In full and without alteration, output each record given here.

Dataset records:
-- Opening Marker --
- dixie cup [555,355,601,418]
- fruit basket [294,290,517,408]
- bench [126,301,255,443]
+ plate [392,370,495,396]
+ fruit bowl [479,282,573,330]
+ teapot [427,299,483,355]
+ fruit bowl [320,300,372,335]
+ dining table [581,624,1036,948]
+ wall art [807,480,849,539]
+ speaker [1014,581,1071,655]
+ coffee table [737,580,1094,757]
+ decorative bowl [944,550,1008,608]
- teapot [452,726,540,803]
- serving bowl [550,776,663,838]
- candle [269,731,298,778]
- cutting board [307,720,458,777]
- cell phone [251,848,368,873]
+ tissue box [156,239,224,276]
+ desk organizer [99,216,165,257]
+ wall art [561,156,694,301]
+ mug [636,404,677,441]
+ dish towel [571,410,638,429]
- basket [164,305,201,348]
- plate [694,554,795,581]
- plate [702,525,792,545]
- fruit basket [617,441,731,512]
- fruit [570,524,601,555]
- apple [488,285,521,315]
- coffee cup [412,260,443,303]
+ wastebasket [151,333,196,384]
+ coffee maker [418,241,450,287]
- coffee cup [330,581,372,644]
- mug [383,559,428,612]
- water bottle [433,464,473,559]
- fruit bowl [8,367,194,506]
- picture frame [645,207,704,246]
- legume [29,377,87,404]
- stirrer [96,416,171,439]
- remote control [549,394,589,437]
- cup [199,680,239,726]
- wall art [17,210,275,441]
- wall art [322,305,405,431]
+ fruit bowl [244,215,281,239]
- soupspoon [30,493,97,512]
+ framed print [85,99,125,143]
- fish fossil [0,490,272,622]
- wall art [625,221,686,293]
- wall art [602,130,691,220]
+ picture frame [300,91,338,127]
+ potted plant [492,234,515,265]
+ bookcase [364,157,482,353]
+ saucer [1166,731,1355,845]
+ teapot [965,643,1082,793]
-- Closing Marker --
• SOLUTION TO THE EXERCISE:
- dixie cup [555,355,601,418]
- fruit basket [294,290,517,408]
- bench [126,301,255,443]
+ plate [392,370,495,396]
+ fruit bowl [479,282,573,330]
+ teapot [427,299,483,355]
+ fruit bowl [320,300,372,335]
+ dining table [581,624,1036,948]
+ wall art [807,480,849,539]
+ speaker [1014,581,1071,655]
+ coffee table [737,580,1094,757]
+ decorative bowl [944,550,1008,608]
- teapot [452,726,540,803]
- serving bowl [550,776,663,838]
- candle [269,731,298,778]
- cutting board [307,720,458,777]
- cell phone [251,848,368,873]
+ tissue box [156,239,224,276]
+ desk organizer [99,216,165,257]
+ wall art [561,156,694,301]
+ mug [636,404,677,441]
+ dish towel [571,410,638,429]
- basket [164,305,201,348]
- plate [694,554,795,581]
- plate [702,525,792,545]
- fruit basket [617,441,731,512]
- fruit [570,524,601,555]
- apple [488,285,521,315]
- coffee cup [412,260,443,303]
+ wastebasket [151,333,196,384]
+ coffee maker [418,241,450,287]
- coffee cup [330,581,372,644]
- mug [383,559,428,612]
- water bottle [433,464,473,559]
- fruit bowl [8,367,194,506]
- picture frame [645,207,704,246]
- legume [29,377,87,404]
- stirrer [96,416,171,439]
- remote control [549,394,589,437]
- cup [199,680,239,726]
- wall art [17,210,275,441]
- wall art [322,305,405,431]
+ fruit bowl [244,215,281,239]
- soupspoon [30,493,97,512]
+ framed print [85,99,125,143]
- fish fossil [0,490,272,622]
- wall art [625,221,686,293]
- wall art [602,130,691,220]
+ picture frame [300,91,338,127]
+ potted plant [492,234,515,265]
+ bookcase [364,157,482,353]
+ saucer [1166,731,1355,845]
+ teapot [965,643,1082,793]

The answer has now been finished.